▶ Aim of the exercise
All that should appear is the run of lines from the one containing "- 이제부터 worker" through the end of the records, each repeated exactly.

───── Source data

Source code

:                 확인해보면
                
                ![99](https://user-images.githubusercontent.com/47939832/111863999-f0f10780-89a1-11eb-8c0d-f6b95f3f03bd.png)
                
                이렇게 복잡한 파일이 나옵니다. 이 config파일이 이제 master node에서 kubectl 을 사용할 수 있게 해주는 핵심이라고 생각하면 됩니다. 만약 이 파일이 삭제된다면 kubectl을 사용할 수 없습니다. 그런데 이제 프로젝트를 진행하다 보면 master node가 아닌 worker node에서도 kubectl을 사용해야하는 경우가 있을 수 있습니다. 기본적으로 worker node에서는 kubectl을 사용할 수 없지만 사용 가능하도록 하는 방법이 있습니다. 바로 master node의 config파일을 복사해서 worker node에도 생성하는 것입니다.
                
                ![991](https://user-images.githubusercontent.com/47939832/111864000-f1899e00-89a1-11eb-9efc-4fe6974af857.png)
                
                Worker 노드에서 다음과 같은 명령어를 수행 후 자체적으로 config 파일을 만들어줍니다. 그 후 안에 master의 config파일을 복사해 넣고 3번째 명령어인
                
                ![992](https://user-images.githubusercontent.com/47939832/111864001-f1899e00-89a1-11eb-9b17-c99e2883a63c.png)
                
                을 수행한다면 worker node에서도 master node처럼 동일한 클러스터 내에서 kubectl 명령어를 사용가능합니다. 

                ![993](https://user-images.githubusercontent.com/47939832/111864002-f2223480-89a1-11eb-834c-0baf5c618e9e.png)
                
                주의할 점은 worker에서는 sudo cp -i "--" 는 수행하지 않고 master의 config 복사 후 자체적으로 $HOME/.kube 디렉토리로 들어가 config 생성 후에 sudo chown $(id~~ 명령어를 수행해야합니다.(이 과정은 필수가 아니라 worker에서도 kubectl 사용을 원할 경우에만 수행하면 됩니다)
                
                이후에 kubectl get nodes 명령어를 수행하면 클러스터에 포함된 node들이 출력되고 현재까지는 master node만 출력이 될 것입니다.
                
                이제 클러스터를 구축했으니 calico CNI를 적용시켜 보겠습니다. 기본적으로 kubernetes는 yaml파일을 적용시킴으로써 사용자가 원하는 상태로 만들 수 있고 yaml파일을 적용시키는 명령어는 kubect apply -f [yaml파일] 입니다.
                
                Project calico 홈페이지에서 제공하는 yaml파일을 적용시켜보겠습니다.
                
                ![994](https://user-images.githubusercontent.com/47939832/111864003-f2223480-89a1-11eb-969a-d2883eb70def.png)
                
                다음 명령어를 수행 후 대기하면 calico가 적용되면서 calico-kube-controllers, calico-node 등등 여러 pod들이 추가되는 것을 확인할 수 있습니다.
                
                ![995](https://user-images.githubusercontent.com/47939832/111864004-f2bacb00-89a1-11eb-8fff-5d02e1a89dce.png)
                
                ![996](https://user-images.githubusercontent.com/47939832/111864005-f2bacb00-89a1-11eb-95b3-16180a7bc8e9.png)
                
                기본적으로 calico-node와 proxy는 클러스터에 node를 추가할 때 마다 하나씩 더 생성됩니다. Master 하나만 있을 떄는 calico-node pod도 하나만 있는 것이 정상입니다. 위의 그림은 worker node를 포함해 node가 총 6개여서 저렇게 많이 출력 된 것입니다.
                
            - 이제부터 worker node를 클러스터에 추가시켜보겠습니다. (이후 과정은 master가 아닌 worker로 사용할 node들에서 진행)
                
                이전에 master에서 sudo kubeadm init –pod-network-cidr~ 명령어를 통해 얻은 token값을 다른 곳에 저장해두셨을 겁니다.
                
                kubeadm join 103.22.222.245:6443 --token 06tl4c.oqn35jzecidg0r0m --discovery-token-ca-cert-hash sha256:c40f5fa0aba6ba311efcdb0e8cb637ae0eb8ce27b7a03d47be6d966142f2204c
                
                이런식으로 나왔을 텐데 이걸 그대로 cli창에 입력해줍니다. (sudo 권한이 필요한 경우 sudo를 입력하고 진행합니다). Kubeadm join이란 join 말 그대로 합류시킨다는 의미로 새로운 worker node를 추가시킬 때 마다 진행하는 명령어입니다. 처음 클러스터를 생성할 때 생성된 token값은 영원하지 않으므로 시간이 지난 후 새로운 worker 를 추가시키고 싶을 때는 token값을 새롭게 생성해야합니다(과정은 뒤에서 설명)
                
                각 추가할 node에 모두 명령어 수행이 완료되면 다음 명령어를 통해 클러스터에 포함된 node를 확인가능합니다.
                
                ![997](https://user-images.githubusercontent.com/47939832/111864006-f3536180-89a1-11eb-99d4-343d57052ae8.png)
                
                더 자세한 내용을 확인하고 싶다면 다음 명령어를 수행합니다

──────────

▶ Response to the task
            - 이제부터 worker node를 클러스터에 추가시켜보겠습니다. (이후 과정은 master가 아닌 worker로 사용할 node들에서 진행)
                
                이전에 master에서 sudo kubeadm init –pod-network-cidr~ 명령어를 통해 얻은 token값을 다른 곳에 저장해두셨을 겁니다.
                
                kubeadm join 103.22.222.245:6443 --token 06tl4c.oqn35jzecidg0r0m --discovery-token-ca-cert-hash sha256:c40f5fa0aba6ba311efcdb0e8cb637ae0eb8ce27b7a03d47be6d966142f2204c
                
                이런식으로 나왔을 텐데 이걸 그대로 cli창에 입력해줍니다. (sudo 권한이 필요한 경우 sudo를 입력하고 진행합니다). Kubeadm join이란 join 말 그대로 합류시킨다는 의미로 새로운 worker node를 추가시킬 때 마다 진행하는 명령어입니다. 처음 클러스터를 생성할 때 생성된 token값은 영원하지 않으므로 시간이 지난 후 새로운 worker 를 추가시키고 싶을 때는 token값을 새롭게 생성해야합니다(과정은 뒤에서 설명)
                
                각 추가할 node에 모두 명령어 수행이 완료되면 다음 명령어를 통해 클러스터에 포함된 node를 확인가능합니다.
                
                ![997](https://user-images.githubusercontent.com/47939832/111864006-f3536180-89a1-11eb-99d4-343d57052ae8.png)
                
                더 자세한 내용을 확인하고 싶다면 다음 명령어를 수행합니다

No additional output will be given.